Los registros fósiles nos dicen que, hace 250 millones de años, no había un sólo árbol en la Tierra diseñado para vivir en temperaturas bajo cero.
Todos estaban pensados para la vida en el trópico, donde siempre hace calor, el agua es siempre líquida y las hojas están sanas y salvas durante todo el año y no tienen que preocuparse por la escarcha.
Si cogiéramos un árbol tropical (ya sea antiguo o moderno) y lo transportáramos a Siberia o a la Patagonia en invierno, su agua se congelaría, formando puntiagudos cristales de hielo, perforando mortalmente las células vivas de todas sus hojas.
Lo mismo que ocurre con la lechuga y las espinacas cuando las congelamos.
Un clima frío también significa que el agua en las tuberías del árbol se congela, y en el hielo se forman peligrosas burbujas a partir de los gases que estaban disueltos en el agua líquida.
El hielo en sí no hace mucho daño, pero cuando se funde las burbujas siguen allí, lo cual es un problema porque todo el sistema de tuberías se basa en la atracción intermolecular de las moléculas de agua tirando unas de las otras hacia arriba, en contra de la gravedad.
Las burbujas de aire rompen esta cadena de moléculas, básicamente cortando el flujo de agua.
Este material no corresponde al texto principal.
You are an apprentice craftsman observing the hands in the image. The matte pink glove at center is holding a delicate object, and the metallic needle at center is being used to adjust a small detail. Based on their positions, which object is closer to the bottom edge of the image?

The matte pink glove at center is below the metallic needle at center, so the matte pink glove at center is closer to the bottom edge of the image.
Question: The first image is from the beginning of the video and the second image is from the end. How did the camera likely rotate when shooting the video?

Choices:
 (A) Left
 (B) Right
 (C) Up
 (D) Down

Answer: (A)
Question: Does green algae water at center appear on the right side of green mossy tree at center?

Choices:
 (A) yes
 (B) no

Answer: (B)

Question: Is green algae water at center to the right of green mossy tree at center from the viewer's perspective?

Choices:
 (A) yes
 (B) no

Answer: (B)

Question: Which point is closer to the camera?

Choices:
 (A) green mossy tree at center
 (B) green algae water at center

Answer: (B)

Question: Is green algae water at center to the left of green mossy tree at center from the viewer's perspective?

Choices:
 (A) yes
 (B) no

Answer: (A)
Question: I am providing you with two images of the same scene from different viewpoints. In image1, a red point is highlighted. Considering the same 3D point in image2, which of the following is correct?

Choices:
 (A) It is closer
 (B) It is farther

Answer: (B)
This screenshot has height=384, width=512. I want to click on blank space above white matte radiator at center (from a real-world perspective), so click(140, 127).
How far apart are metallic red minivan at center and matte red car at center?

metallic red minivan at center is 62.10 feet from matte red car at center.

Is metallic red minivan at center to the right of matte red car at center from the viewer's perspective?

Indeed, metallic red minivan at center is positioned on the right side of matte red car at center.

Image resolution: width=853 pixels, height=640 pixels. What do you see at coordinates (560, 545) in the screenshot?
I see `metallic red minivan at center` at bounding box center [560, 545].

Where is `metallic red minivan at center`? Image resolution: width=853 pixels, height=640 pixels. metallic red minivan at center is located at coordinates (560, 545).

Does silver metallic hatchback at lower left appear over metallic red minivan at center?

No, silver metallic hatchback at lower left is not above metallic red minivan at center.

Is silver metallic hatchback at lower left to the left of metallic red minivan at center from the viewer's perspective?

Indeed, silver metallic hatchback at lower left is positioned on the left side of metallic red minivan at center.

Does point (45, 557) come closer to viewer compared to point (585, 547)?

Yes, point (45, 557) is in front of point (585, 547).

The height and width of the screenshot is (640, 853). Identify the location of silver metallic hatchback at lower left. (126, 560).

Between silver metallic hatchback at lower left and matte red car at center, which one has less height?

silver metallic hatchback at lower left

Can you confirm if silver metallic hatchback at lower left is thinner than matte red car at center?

Así que, para sobrevivir al frío, los árboles tienen que evitar dos cosas: burbujas en sus tuberías y cristales de hielo que causen daño directo en sus células vivas.
Los árboles solventaron este primer problema incluso antes de abandonar los climas cálidos, porque las burbujas de aire también son un problema durante las sequías.
Cuando las plantas trabajan más para extraer agua del suelo, sus tuberías pueden absorber sin querer pequeñas burbujas de aire del tejido que las rodea.